A young Milton man has been sentenced to almost six years' jail for a spree of offending - including kidnapping and aggravated robbery - which culminated in two high-speed police pursuits,
both abandoned, in and around Wanganui last year.
Jabe Tyler (19) was sentenced by Judge John Macdonald in the Dunedin District Court yesterday after earlier accepting an indication of a sentence of not more than six and a-half years' jail.
Tyler had admitted 18 charges, most of them committed with co-offender Luke Sears (24), in Dunedin, Kaikoura, Nelson, Wellington, Feilding, Stratford and Wanganui between May 1 and 15 last year.
He was yesterday sentenced to five years and nine months' jail for aggravated robbery, with concurrent prison terms of five years (kidnapping), 18 months (burglary), nine months (five vehicle thefts, possessing firearms and dishonestly using a document), and two months (possessing cannabis, three thefts of petrol, breaching community work and supervision and breaching his bail).
On a charge of driving while disqualified, Tyler was convicted and disqualified for another six months.
Tyler was already on bail for his involvement in March last year, with another young man, in the unlawful taking of a Hino truck from a Milton service station, the burglary of a farm shed at Kuri Bush, from where a farm bike was stolen, and the unlawful taking of a builder's Toyota van from Brighton, when he and Sears set off on their offending spree up the South Island to Wellington, then Taranaki.
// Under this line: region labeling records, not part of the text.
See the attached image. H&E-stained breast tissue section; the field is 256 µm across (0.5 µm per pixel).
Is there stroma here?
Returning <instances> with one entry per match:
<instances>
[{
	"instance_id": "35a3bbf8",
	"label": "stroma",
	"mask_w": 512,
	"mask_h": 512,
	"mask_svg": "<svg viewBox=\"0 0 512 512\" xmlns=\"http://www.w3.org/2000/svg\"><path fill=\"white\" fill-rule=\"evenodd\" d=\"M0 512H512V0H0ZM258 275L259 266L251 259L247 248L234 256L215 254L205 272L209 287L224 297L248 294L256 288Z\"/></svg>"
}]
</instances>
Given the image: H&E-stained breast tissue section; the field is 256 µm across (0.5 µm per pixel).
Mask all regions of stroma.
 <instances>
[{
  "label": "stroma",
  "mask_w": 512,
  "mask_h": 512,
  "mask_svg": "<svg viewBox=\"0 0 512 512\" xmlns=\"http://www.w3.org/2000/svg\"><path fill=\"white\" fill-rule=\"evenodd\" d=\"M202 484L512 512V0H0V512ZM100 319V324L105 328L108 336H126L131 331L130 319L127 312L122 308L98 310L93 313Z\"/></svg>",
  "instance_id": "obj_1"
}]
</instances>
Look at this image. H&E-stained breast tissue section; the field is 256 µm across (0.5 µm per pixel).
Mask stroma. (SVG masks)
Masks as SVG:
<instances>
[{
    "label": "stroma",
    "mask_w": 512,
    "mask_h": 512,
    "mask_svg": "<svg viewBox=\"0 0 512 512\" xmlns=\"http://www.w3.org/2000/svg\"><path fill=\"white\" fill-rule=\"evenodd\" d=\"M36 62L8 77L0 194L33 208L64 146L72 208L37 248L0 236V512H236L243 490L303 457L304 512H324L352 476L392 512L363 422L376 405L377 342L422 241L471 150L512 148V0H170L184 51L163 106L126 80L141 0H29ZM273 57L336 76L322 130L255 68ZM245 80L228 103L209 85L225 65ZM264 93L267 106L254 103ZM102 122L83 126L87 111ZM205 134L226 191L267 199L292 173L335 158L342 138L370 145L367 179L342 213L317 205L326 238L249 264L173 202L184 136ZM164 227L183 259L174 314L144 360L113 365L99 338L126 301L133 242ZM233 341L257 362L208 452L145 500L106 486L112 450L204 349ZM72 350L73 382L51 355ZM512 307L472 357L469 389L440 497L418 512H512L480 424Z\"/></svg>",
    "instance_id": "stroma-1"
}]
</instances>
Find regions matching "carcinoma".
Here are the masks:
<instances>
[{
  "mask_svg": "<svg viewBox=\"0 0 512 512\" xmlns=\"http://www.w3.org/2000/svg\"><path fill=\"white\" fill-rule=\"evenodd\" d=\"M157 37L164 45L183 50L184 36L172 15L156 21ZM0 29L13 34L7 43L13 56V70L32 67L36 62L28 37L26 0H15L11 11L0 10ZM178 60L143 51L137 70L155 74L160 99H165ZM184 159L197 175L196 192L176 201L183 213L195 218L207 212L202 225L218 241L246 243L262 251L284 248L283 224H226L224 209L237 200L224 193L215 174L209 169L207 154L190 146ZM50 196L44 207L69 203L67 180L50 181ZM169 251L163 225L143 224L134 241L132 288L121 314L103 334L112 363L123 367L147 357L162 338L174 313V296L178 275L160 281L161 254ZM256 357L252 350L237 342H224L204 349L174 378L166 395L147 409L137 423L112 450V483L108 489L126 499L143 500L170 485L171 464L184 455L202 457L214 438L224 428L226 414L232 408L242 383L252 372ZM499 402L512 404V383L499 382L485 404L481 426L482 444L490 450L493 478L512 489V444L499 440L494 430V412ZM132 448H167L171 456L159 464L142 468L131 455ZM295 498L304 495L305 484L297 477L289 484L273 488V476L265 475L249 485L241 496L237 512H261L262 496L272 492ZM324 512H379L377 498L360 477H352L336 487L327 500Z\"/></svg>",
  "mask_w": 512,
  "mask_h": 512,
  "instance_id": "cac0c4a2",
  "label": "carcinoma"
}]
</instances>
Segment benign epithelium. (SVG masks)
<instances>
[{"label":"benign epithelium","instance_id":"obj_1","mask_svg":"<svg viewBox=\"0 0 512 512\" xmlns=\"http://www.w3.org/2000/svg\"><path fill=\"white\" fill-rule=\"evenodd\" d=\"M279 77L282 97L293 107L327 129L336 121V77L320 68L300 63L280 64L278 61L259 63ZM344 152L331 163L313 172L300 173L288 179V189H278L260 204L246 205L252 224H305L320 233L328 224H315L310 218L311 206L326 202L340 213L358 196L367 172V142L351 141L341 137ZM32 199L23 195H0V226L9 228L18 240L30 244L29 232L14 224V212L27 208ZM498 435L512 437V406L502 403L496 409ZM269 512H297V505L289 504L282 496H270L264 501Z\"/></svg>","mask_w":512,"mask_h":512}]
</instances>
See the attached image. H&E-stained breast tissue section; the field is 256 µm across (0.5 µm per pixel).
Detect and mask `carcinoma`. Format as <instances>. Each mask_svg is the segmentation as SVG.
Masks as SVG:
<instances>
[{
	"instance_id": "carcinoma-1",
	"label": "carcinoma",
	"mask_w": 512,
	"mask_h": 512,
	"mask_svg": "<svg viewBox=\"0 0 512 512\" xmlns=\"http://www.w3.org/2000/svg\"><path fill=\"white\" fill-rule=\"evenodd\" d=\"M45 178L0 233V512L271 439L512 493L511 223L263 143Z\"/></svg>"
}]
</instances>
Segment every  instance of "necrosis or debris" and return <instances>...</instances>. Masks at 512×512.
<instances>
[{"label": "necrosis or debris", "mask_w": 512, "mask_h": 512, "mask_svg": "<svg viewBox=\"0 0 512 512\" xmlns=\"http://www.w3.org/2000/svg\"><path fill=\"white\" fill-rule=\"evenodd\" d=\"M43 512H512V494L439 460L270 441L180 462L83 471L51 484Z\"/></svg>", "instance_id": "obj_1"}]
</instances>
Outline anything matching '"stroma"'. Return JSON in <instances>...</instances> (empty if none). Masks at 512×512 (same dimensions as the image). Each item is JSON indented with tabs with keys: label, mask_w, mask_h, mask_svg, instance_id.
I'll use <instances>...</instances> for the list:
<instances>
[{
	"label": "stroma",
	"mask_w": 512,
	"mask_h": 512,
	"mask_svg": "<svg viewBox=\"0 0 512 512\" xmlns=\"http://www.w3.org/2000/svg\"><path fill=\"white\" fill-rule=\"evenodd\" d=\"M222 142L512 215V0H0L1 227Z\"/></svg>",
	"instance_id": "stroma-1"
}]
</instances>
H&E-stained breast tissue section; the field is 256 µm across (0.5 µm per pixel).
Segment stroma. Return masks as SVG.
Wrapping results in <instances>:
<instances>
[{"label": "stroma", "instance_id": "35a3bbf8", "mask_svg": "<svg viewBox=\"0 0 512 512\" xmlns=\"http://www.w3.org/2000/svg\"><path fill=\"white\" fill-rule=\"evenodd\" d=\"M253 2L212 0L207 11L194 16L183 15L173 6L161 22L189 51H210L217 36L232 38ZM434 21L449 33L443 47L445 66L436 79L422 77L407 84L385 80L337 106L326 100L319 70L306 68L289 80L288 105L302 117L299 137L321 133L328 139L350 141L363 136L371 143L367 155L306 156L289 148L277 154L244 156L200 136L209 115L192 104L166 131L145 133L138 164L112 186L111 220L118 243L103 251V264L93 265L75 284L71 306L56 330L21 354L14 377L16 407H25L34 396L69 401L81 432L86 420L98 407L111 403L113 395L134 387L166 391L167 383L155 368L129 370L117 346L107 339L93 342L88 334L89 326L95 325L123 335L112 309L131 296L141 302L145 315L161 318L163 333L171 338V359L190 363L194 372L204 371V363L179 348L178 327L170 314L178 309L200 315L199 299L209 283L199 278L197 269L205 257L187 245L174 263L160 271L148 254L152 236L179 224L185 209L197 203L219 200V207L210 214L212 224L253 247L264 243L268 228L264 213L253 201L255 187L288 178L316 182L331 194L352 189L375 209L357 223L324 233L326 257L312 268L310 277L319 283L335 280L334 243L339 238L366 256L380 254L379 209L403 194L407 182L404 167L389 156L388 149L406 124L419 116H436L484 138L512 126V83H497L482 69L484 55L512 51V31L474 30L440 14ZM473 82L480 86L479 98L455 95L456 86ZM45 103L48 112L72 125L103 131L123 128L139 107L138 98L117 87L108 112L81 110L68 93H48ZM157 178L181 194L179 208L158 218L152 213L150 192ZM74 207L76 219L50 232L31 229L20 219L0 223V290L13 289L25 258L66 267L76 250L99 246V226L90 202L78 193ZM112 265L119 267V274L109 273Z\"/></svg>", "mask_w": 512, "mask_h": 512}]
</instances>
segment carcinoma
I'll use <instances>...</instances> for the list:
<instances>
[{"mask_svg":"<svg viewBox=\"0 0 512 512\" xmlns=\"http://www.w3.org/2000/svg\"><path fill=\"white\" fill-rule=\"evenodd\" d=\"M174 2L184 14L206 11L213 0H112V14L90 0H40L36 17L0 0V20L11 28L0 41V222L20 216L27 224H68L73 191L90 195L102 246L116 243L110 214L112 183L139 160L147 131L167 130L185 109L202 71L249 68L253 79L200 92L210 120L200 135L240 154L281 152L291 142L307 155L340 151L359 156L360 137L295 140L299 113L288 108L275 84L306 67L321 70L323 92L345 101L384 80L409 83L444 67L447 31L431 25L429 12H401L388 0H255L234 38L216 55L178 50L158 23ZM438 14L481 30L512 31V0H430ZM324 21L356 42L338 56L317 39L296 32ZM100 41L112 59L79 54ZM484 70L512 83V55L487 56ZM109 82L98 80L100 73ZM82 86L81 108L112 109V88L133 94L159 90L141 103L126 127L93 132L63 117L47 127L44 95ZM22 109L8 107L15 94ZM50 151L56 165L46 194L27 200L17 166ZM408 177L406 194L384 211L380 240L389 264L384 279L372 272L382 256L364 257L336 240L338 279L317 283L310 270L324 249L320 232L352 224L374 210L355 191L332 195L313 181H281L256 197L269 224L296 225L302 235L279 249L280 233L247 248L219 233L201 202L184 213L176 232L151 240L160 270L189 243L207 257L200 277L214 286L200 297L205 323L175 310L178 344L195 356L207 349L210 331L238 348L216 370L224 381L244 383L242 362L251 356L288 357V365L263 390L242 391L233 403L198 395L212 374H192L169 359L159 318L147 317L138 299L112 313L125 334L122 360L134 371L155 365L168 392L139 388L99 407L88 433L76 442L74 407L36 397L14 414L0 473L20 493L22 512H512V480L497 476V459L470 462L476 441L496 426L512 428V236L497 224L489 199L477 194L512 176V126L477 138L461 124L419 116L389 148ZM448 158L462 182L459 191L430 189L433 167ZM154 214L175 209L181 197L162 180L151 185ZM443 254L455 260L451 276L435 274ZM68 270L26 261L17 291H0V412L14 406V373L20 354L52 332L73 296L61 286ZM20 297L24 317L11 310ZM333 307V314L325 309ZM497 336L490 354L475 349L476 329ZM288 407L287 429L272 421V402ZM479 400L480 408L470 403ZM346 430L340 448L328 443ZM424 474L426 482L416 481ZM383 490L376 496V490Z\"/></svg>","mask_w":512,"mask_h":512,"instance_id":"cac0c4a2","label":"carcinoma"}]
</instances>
The pair unlawfully took, and later abandoned, three Subaru Legacy vehicles from Dunedin, Nelson and Wellington on May 1, 2 and 3, filling each with petrol they did not pay for - although they tried, on one occasion, to use a cash card found in one of the cars.
They ran away when police were called but retrieved their stolen car and continued driving to Halcombe, near Feilding, where they abandoned that vehicle.
They were given a ride and a bed for the night by a Taranaki man and a friend and, the next day, after the man had gone to work, they tied up the second man, before stealing firearms and a large amount of cannabis from the Good Samaritan's house and driving away in the second man's car.
The kidnap victim managed to free himself and contact police. Tyler and Sears were pursued for 5.4km at speeds of up to 140kmh near Wanganui, dodging three sets of police road spikes, before police gave up the pursuit.
A second chase, at speeds of up to 100kmh, took place around several city streets not long afterwards, before it too was abandoned because of the danger to other motorists. Tyler and Sears were later found and arrested.
In the car, police found two firearms plus ammunition, 665g of cannabis head, 800g of cannabis leaf and 10 mature cannabis plants.
The kidnap victim had rope burns to his arms and bruising and tenderness to his head and neck where he had been punched.